Given its business focus, Frosst said that Cohere trains its model on very different data sets than other model providers.

“We generate a whole bunch of data to create like fake companies and fake emails between people at these fake companies and fake APIs within those fake companies,” he said, referring to synthetic training data.

The company was valued at $6.8 billion in a fundraise last month led by Radical Ventures and Inovia Capital. Cohere did not immediately respond to a request for comment from Business Insider.

Other LLM companies, such as Meta, Google, xAI, and OpenAI, have been pouring resources into making their models smarter, funnier, and more human-like as they race to monetize their chatbots.

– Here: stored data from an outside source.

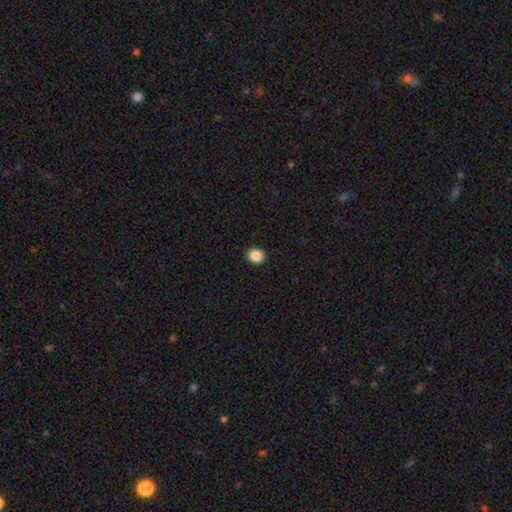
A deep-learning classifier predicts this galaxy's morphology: Smooth or featured: smooth — 87% (star or artifact — 10%)
How rounded: round — 78% (in between — 21%)
Merging: none — 92% (minor disturbance — 6%)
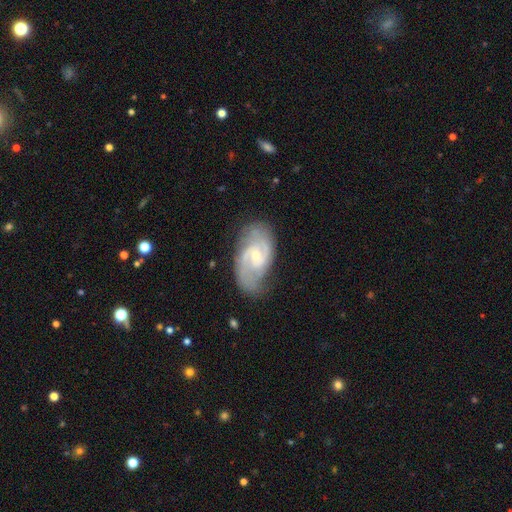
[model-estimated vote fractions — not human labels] Q: Smooth or featured?
A: featured or disk (86%); runner-up: smooth (9%)
Q: Edge-on disk?
A: no (97%); runner-up: yes (3%)
Q: Bar?
A: weak (50%); runner-up: no (40%)
Q: Spiral arms?
A: yes (96%); runner-up: no (4%)
Q: Spiral winding?
A: medium (49%); runner-up: tight (36%)
Q: Spiral arm count?
A: 2 (76%); runner-up: can't tell (10%)
Q: Bulge size?
A: small (64%); runner-up: moderate (31%)
Q: Merging?
A: none (72%); runner-up: minor disturbance (20%)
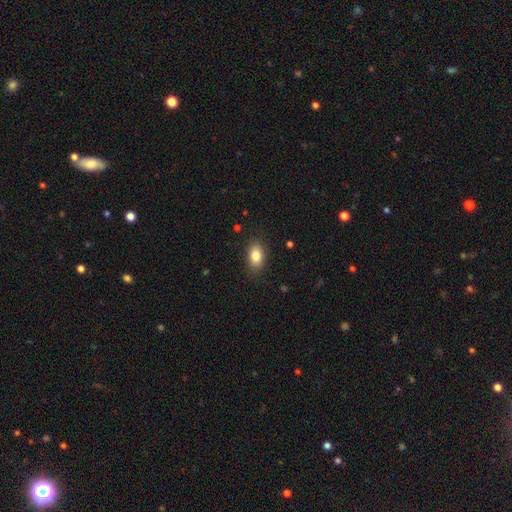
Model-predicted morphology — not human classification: Overall: smooth (83%). How rounded: in between (86%). Merging: none (86%).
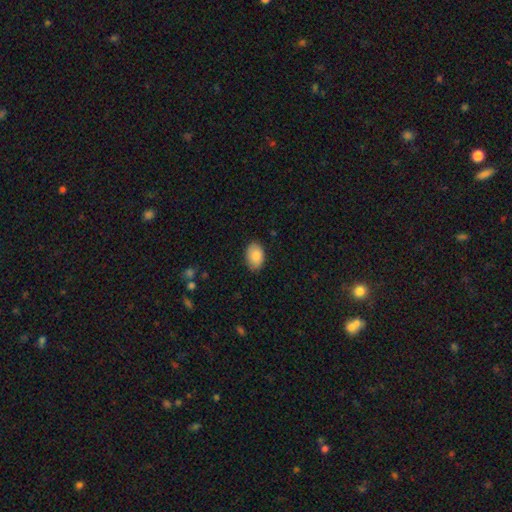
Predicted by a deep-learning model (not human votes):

In July, Business Insider reported that Meta is training chatbots that can be built in its AI studio to be more proactive and message users unprompted to follow up on past conversations. The idea is to interact with users a number of times, store conversations in memory, and reach out with an engaging prompt to restart a chat.

AI companies are also avoiding making their bots sound arrogant, which could drive users to a competitor or raise questions about bias.

Google and Meta have a list of internal guidelines for training their chatbots to avoid sounding annoying or “preachy,” Business Insider reported in July. Freelancers for Alignerr and Scale AI’s Outlier have been instructed to spot and remove any hint of a lecturing or nudging tone from chatbot answers, including in conversations about sensitive or controversial topics.